Sen. Bill Hansell (R-Athena) said the Senate simply ran out of time to sand down some of the rough spots before the short session ended. An example of a rough spot was a section of the bill that would have prevented new stores from selling tobacco within 1,000 feet of schools. Current businesses would have been grandfathered in, but transfers to new owners, even those in the family, were not.
“In Athena, we have two establishments that would both fall within 1,000 feet,” he said. “If they sold the businesses, the grandfathers would not go with them.”
He expects a similar bill to show up in next year’s full session.
“I’m sure it will be back and we’ll have time to work through it,” he said.
A couple of Oregon counties (Lane and Multnomah) and one city (Cottage Grove) aren’t waiting. They acted to require licenses at the local level to sell tobacco or inhalant delivery systems such as e-cigarettes.
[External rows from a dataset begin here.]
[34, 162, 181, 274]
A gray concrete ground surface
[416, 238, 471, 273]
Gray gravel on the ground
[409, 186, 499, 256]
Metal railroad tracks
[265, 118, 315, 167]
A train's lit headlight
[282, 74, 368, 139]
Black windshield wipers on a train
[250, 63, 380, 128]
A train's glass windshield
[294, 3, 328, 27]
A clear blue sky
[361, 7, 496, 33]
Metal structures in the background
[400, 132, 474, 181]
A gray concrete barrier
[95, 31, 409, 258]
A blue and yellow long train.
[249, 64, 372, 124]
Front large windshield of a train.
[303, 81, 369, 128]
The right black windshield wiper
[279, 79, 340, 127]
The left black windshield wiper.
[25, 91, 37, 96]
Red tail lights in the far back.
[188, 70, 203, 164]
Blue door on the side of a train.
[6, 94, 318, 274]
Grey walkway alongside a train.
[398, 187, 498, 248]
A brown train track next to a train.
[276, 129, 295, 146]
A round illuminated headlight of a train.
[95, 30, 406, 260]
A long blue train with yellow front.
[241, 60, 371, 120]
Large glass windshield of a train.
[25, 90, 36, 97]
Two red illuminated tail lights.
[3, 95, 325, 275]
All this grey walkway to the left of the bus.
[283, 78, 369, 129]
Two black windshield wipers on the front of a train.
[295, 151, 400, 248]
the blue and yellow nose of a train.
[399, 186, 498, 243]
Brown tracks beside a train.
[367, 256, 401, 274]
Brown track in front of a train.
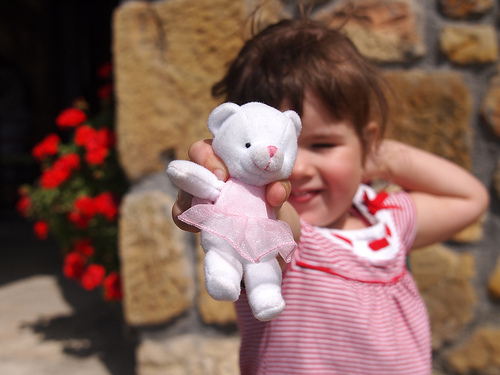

Umatilla County is taking this first step to develop a strategy.
Jones said the Umatilla County effort will engage retailers, community partners and especially youth.
“Youth have a lot of power and they care about their generation,” Jones said.
Toni Walters, who manages Dave’s Chevron, explained that the “power wall” is the result of agreements with tobacco companies.
“Tobacco companies offer merchant contracts that bring down prices of cigarettes,” Walters said. “In exchange, the power wall is put up the way they want it.”
Shawn Abdullah, owner of Bare Bones in Pendleton, didn’t reject the idea of working with the county’s new coordinator, but he doesn’t necessarily think it’s the correct approach. Many of the young smokers he knows have parents who smoked and provided a bad example. Boosting the smoking age to 21 as California is considering might push off the decision to smoke until they are more mature.
“I think it’s the only way,” he said. In any case, “we always ID anyone who looks 26 or younger.”
He stood near the store’s wall of cigarettes, cans of chewing tobacco, vaping supplies and tobacco posters. The store focuses on adult products such as tobacco and alcohol, though it also offers beverages and snacks.
Jone said tobacco advertising in stores affects not only adolescents, but former smokers and other adults who are trying to quit.
“We are really out to keep the next generation from being addicted to tobacco,” she said. “We also want to help the 75 percent of tobacco users who are trying to quit.”